The public `Diffulex` symbol constructs `DiffulexEngine`. Engine startup follows
this sequence:

1. Build and validate `diffulex.config.Config`.
2. Compute the requested parallel world size.
3. Spawn model runner workers for nonzero ranks.
4. Load the tokenizer and synchronize tokenizer-derived fields.
5. Construct the rank-0 model runner.
6. Construct the strategy-specific scheduler.

The engine owns request submission, stepping, output recording, worker cleanup,
and profiling lifecycle. It delegates strategy-specific behavior to registered
components.

## Request Flow

`add_request` tokenizes string prompts, creates a request object through
`AutoReq`, assigns page size metadata, and adds the request to the scheduler.

`step` runs one scheduler/model/sampler iteration:

1. the scheduler returns executable requests and whether the step is prefill;
2. requests are prepared for execution;
3. the model runner executes and returns sample output;
4. the scheduler postprocesses request state;
5. finished request IDs are evicted from sampler state.

`generate` repeats this loop until the scheduler reports completion.

## Scheduler

The scheduler decides which requests can prefill, decode, append blocks,
preempt, abort, or finish during each engine step. Strategy templates provide
common lifecycle operations, while concrete strategies define the exact policy.

Data parallel scheduling is handled separately from model parallel execution.
The scheduler must respect memory and token budgets such as `max_num_reqs`,
`max_num_batched_tokens`, and `max_model_len`.

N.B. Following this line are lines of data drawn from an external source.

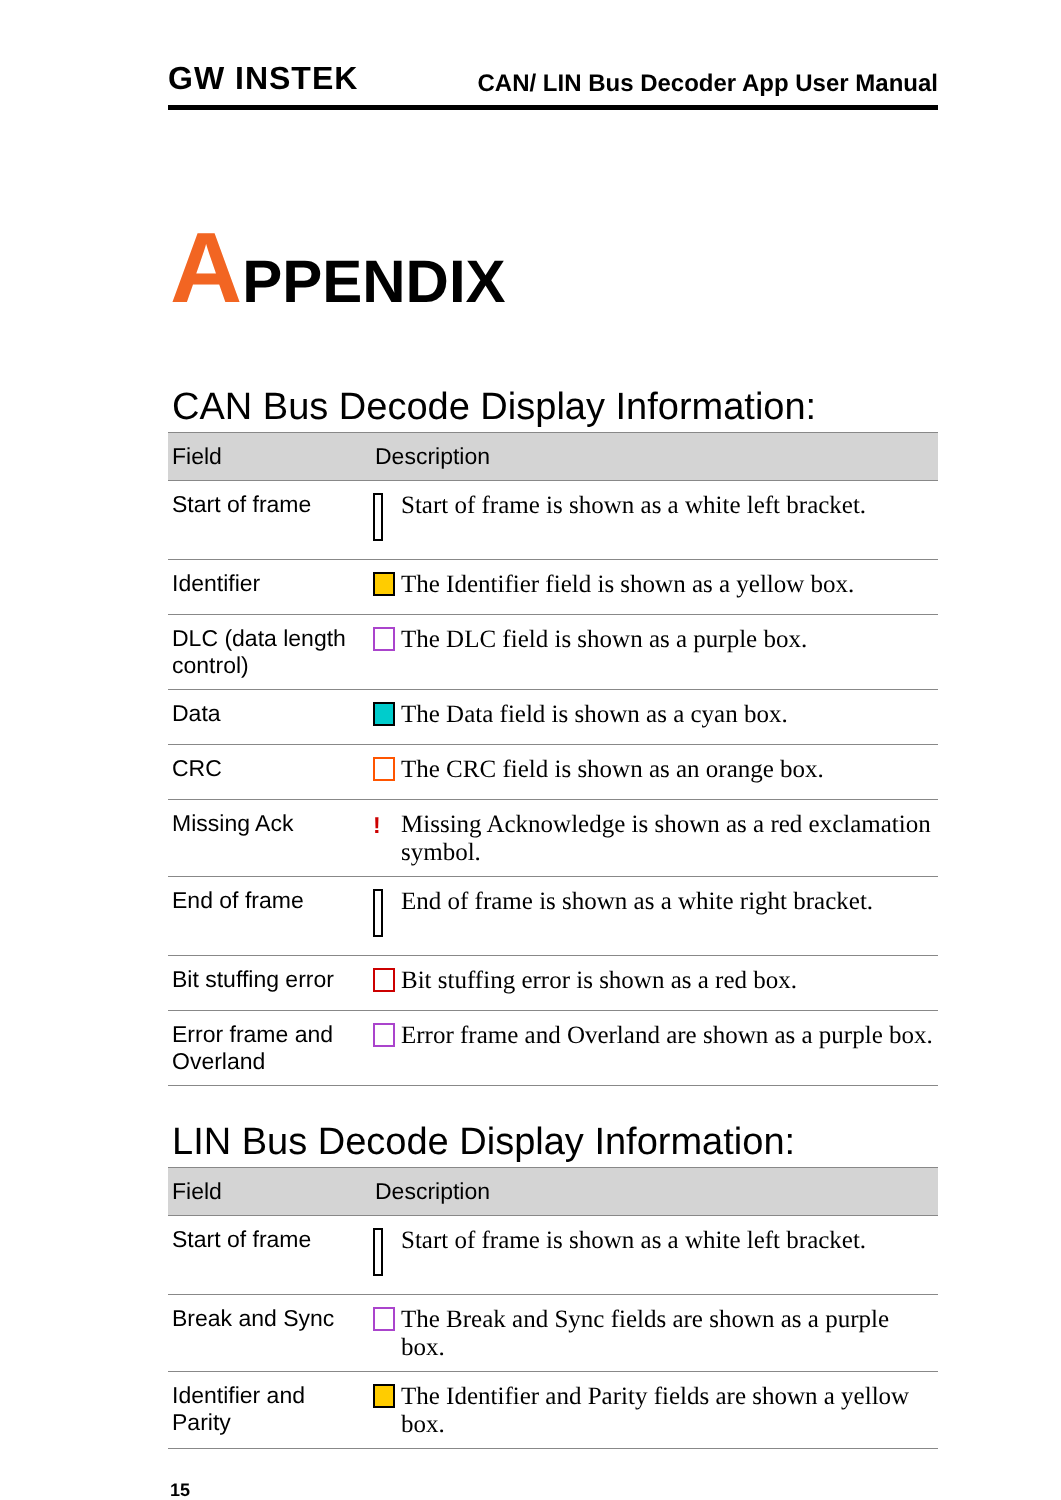GW INSTEK
CAN/ LIN Bus Decoder App User Manual
APPENDIX
CAN Bus Decode Display Information:
| Field | Description | |
| --- | --- | --- |
| Start of frame | | Start of frame is shown as a white left bracket. |
| Identifier | | The Identifier field is shown as a yellow box. |
| DLC (data length control) | | The DLC field is shown as a purple box. |
| Data | | The Data field is shown as a cyan box. |
| CRC | | The CRC field is shown as an orange box. |
| Missing Ack | ! | Missing Acknowledge is shown as a red exclamation symbol. |
| End of frame | | End of frame is shown as a white right bracket. |
| Bit stuffing error | | Bit stuffing error is shown as a red box. |
| Error frame and Overland | | Error frame and Overland are shown as a purple box. |
LIN Bus Decode Display Information:
| Field | Description | |
| --- | --- | --- |
| Start of frame | | Start of frame is shown as a white left bracket. |
| Break and Sync | | The Break and Sync fields are shown as a purple box. |
| Identifier and Parity | | The Identifier and Parity fields are shown a yellow box. |
15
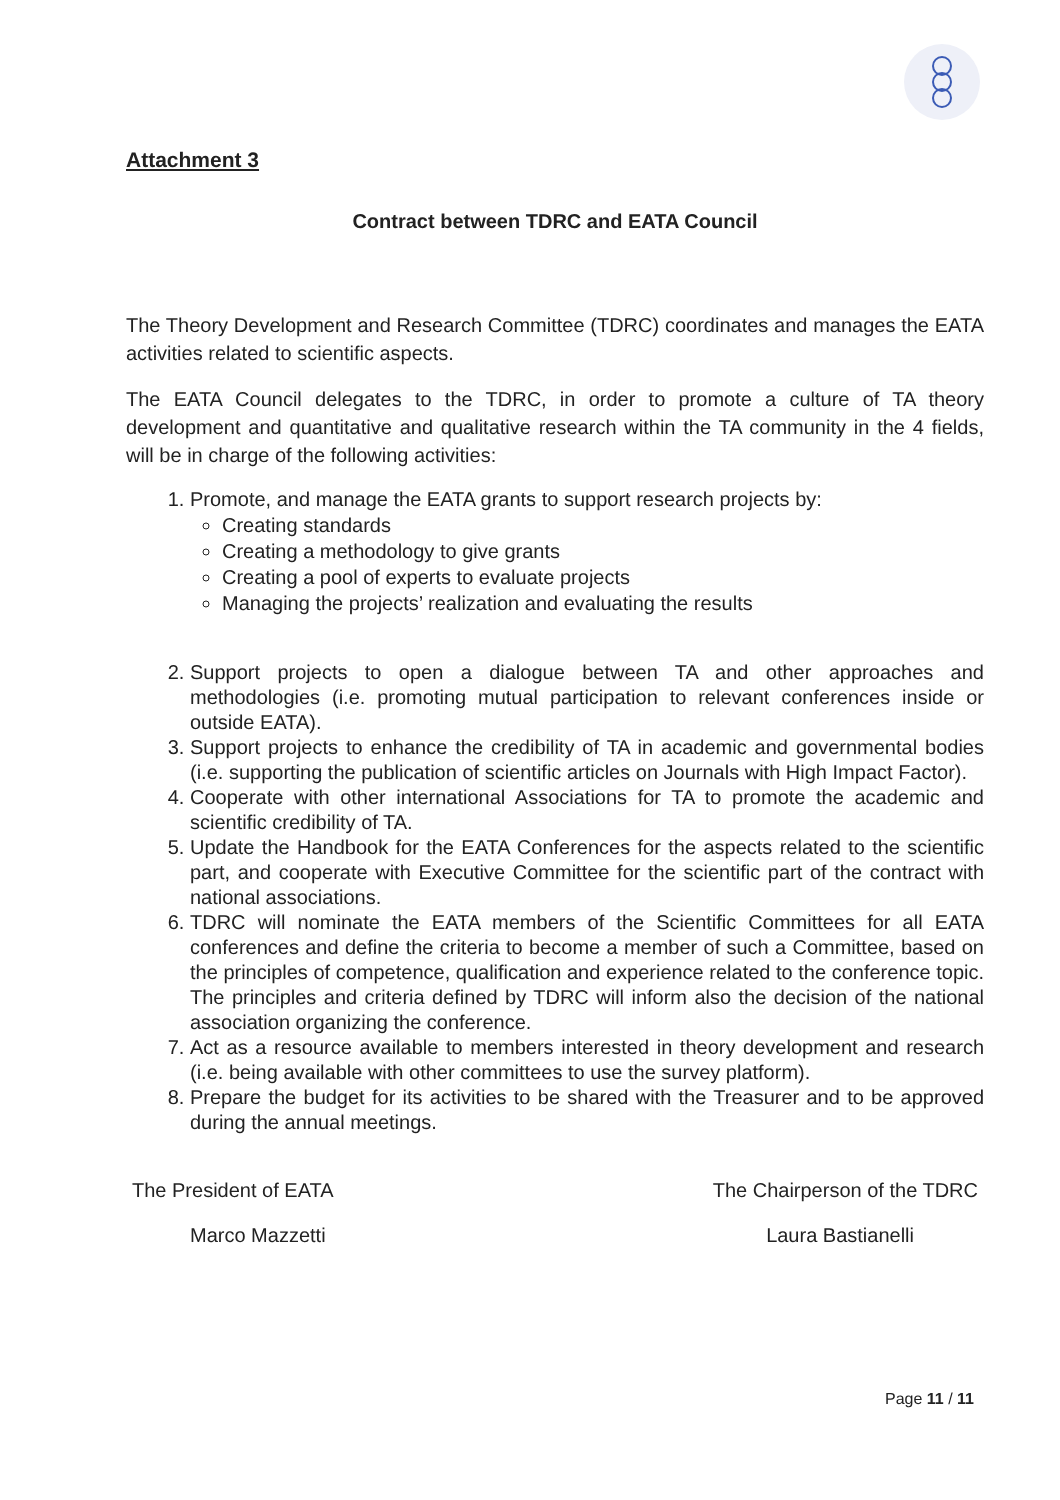Attachment 3
Contract between TDRC and EATA Council
The Theory Development and Research Committee (TDRC) coordinates and manages the EATA activities related to scientific aspects.
The EATA Council delegates to the TDRC, in order to promote a culture of TA theory development and quantitative and qualitative research within the TA community in the 4 fields, will be in charge of the following activities:
1. Promote, and manage the EATA grants to support research projects by:
Creating standards
Creating a methodology to give grants
Creating a pool of experts to evaluate projects
Managing the projects’ realization and evaluating the results
2. Support projects to open a dialogue between TA and other approaches and methodologies (i.e. promoting mutual participation to relevant conferences inside or outside EATA).
3. Support projects to enhance the credibility of TA in academic and governmental bodies (i.e. supporting the publication of scientific articles on Journals with High Impact Factor).
4. Cooperate with other international Associations for TA to promote the academic and scientific credibility of TA.
5. Update the Handbook for the EATA Conferences for the aspects related to the scientific part, and cooperate with Executive Committee for the scientific part of the contract with national associations.
6. TDRC will nominate the EATA members of the Scientific Committees for all EATA conferences and define the criteria to become a member of such a Committee, based on the principles of competence, qualification and experience related to the conference topic. The principles and criteria defined by TDRC will inform also the decision of the national association organizing the conference.
7. Act as a resource available to members interested in theory development and research (i.e. being available with other committees to use the survey platform).
8. Prepare the budget for its activities to be shared with the Treasurer and to be approved during the annual meetings.
The President of EATA The Chairperson of the TDRC
Marco Mazzetti Laura Bastianelli
Page 11 / 11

## KV Cache and Paged Attention

KV cache managers track page allocation, append rules, prefix reuse, and layout
metadata consumed by attention kernels. Diffulex supports `unified` and
`distinct` KV cache layouts; the layout must match attention metadata and kernel
expectations.

Paged attention lets the scheduler manage cache blocks without requiring every
request to occupy one contiguous memory region.

## Model Runner

Model runners prepare tensors, set attention metadata, execute model forward
passes, invoke samplers, and optionally capture CUDA graphs. Strategy-specific
model runners are the main boundary for changing tensor layout or attention
semantics.

## Registries

Diffulex uses registries for extensibility:

- `AutoReq`
- `AutoScheduler`
- `AutoKVCacheManager`
- `AutoModelRunner`
- `AutoModelForDiffusionLM`
- `AutoSampler`

Importing strategy, model, or sampler modules triggers decorators that populate
these registries.

## Kernels

Kernel modules provide optimized attention, KV cache, top-k, and MoE operations
used by the engine and model layers. Kernel changes should be covered by focused
numerical tests before they are wired into a strategy path.